Monday, May 04, 2009

Shrinking Newspapers

I read Attywood (of the Philadelphia Daily) frequently; why I do that is irrelevant to this post. He frequently decries the impending death of his media, and more or less acknowledges that it has a component that is self imposed. Then he says something like this in his post today,

It's called a printred [sic] newspaper, and every year fewer and fewer people are buying it, because they prefer the free-flowing ways of the World Wide Web.

Perhaps; and perhaps fewer people are buying it because it is an increasingly crappy product. I can read my entire Sunday, repeat Sunday, paper in twenty five minutes. Most of that is spent on the sports section. Most of the front page is unedited AP articles I read online two days ago. The editorials are ones I read in the NY Times three or four days ago.

The few articles written locally are so poorly crafted that after three or four paragraphs I still do not know what the article is about. The good writers have all been retired or fired because their salaries were too high.

The newspaper has the idea that when a reader has been lost (s)he is lost forever. There is never a thought of what they can do to get that reader back or increase readership; like publishing more features, or better ones; producing a better, enhanced product. The response instead is to cut costs, eliminate features, which creates a lesser product and drives more readers away in an ever declining death spiral.

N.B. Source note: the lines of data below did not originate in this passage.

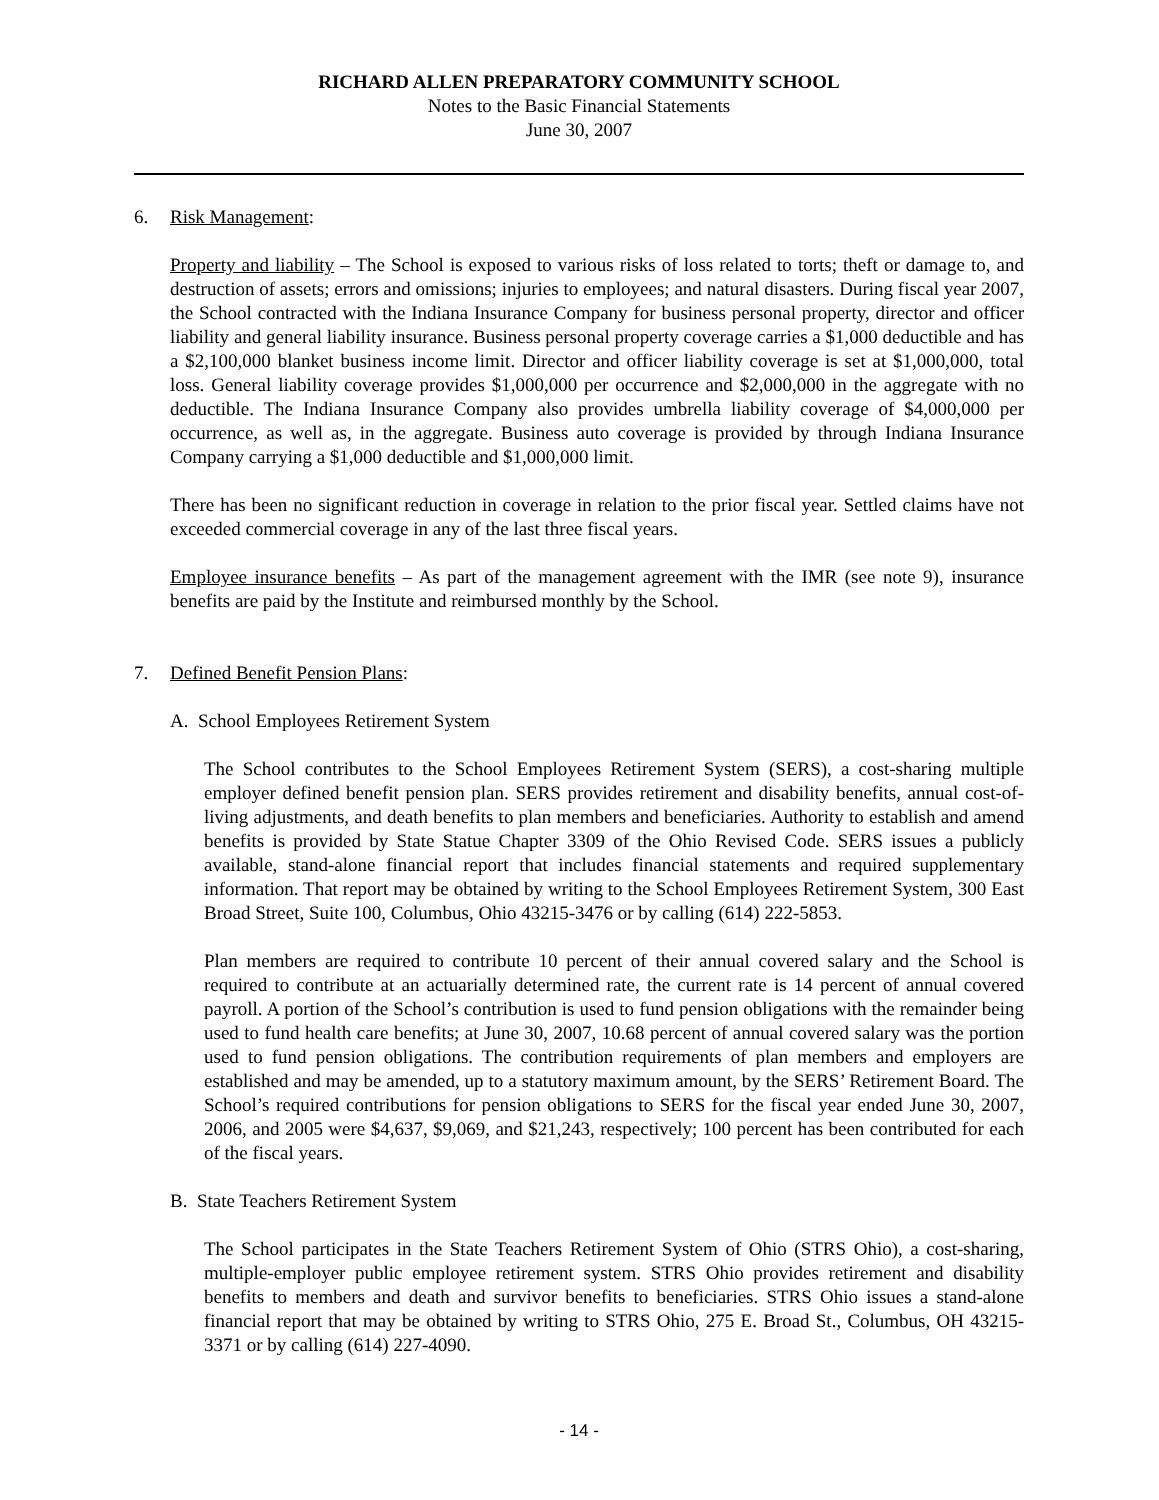RICHARD ALLEN PREPARATORY COMMUNITY SCHOOL
Notes to the Basic Financial Statements
June 30, 2007
6. Risk Management:
Property and liability – The School is exposed to various risks of loss related to torts; theft or damage to, and destruction of assets; errors and omissions; injuries to employees; and natural disasters. During fiscal year 2007, the School contracted with the Indiana Insurance Company for business personal property, director and officer liability and general liability insurance. Business personal property coverage carries a $1,000 deductible and has a $2,100,000 blanket business income limit. Director and officer liability coverage is set at $1,000,000, total loss. General liability coverage provides $1,000,000 per occurrence and $2,000,000 in the aggregate with no deductible. The Indiana Insurance Company also provides umbrella liability coverage of $4,000,000 per occurrence, as well as, in the aggregate. Business auto coverage is provided by through Indiana Insurance Company carrying a $1,000 deductible and $1,000,000 limit.
There has been no significant reduction in coverage in relation to the prior fiscal year. Settled claims have not exceeded commercial coverage in any of the last three fiscal years.
Employee insurance benefits – As part of the management agreement with the IMR (see note 9), insurance benefits are paid by the Institute and reimbursed monthly by the School.
7. Defined Benefit Pension Plans:
A. School Employees Retirement System
The School contributes to the School Employees Retirement System (SERS), a cost-sharing multiple employer defined benefit pension plan. SERS provides retirement and disability benefits, annual cost-of-living adjustments, and death benefits to plan members and beneficiaries. Authority to establish and amend benefits is provided by State Statue Chapter 3309 of the Ohio Revised Code. SERS issues a publicly available, stand-alone financial report that includes financial statements and required supplementary information. That report may be obtained by writing to the School Employees Retirement System, 300 East Broad Street, Suite 100, Columbus, Ohio 43215-3476 or by calling (614) 222-5853.
Plan members are required to contribute 10 percent of their annual covered salary and the School is required to contribute at an actuarially determined rate, the current rate is 14 percent of annual covered payroll. A portion of the School’s contribution is used to fund pension obligations with the remainder being used to fund health care benefits; at June 30, 2007, 10.68 percent of annual covered salary was the portion used to fund pension obligations. The contribution requirements of plan members and employers are established and may be amended, up to a statutory maximum amount, by the SERS’ Retirement Board. The School’s required contributions for pension obligations to SERS for the fiscal year ended June 30, 2007, 2006, and 2005 were $4,637, $9,069, and $21,243, respectively; 100 percent has been contributed for each of the fiscal years.
B. State Teachers Retirement System
The School participates in the State Teachers Retirement System of Ohio (STRS Ohio), a cost-sharing, multiple-employer public employee retirement system. STRS Ohio provides retirement and disability benefits to members and death and survivor benefits to beneficiaries. STRS Ohio issues a stand-alone financial report that may be obtained by writing to STRS Ohio, 275 E. Broad St., Columbus, OH 43215-3371 or by calling (614) 227-4090.
- 14 -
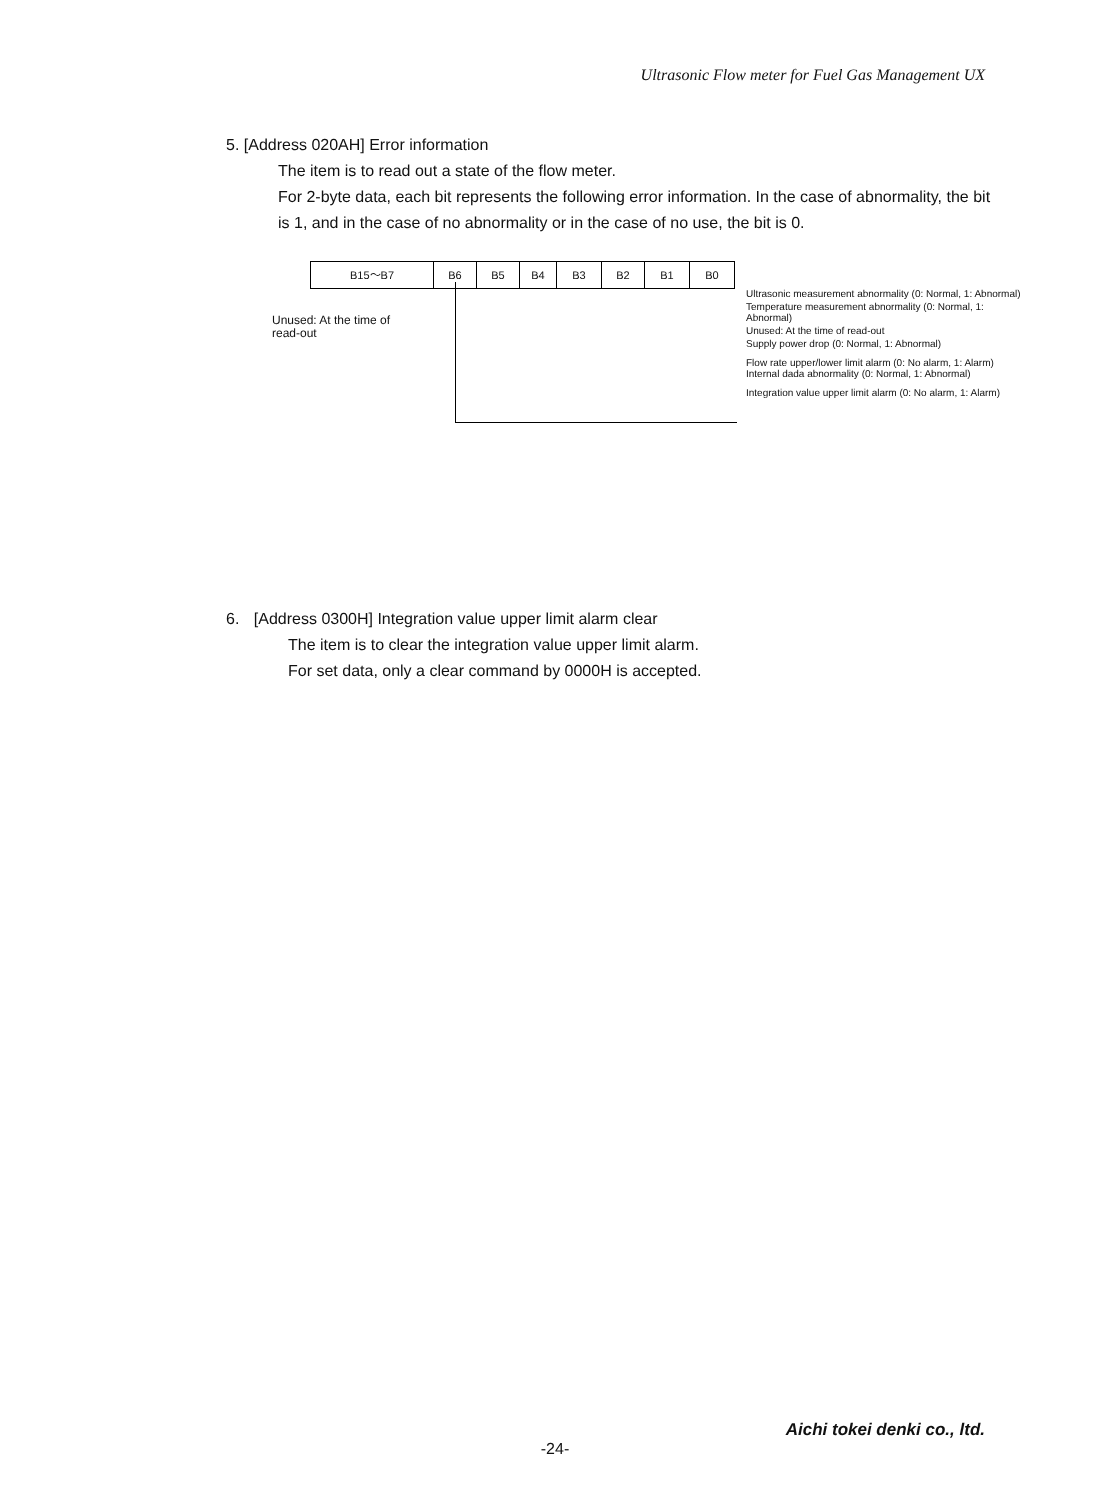Ultrasonic Flow meter for Fuel Gas Management UX
5. [Address 020AH] Error information
The item is to read out a state of the flow meter.
For 2-byte data, each bit represents the following error information. In the case of abnormality, the bit is 1, and in the case of no abnormality or in the case of no use, the bit is 0.
| B15～B7 | B6 | B5 | B4 | B3 | B2 | B1 | B0 |
Unused: At the time of
read-out
Ultrasonic measurement abnormality (0: Normal, 1: Abnormal)
Temperature measurement abnormality (0: Normal, 1: Abnormal)
Unused: At the time of read-out
Supply power drop (0: Normal, 1: Abnormal)
Flow rate upper/lower limit alarm (0: No alarm, 1: Alarm)
Internal dada abnormality (0: Normal, 1: Abnormal)
Integration value upper limit alarm (0: No alarm, 1: Alarm)
6. [Address 0300H] Integration value upper limit alarm clear
The item is to clear the integration value upper limit alarm.
For set data, only a clear command by 0000H is accepted.
Aichi tokei denki co., ltd.
-24-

Our paper changed the weekly television magazine to a less expensive format and the result was a flood of reader complaints. Nobody liked the new format and no few of the complaints threatened cancellations. The newspaper's response was to drop the television magazine altogether. Needless to say, there were many complaints about that, so they then discontinued weekly television listings on Sundays and now provide daily listings in the daily paper, and only for prime time.

"If you don't like our way, we'll quit doing it." Awesome business model.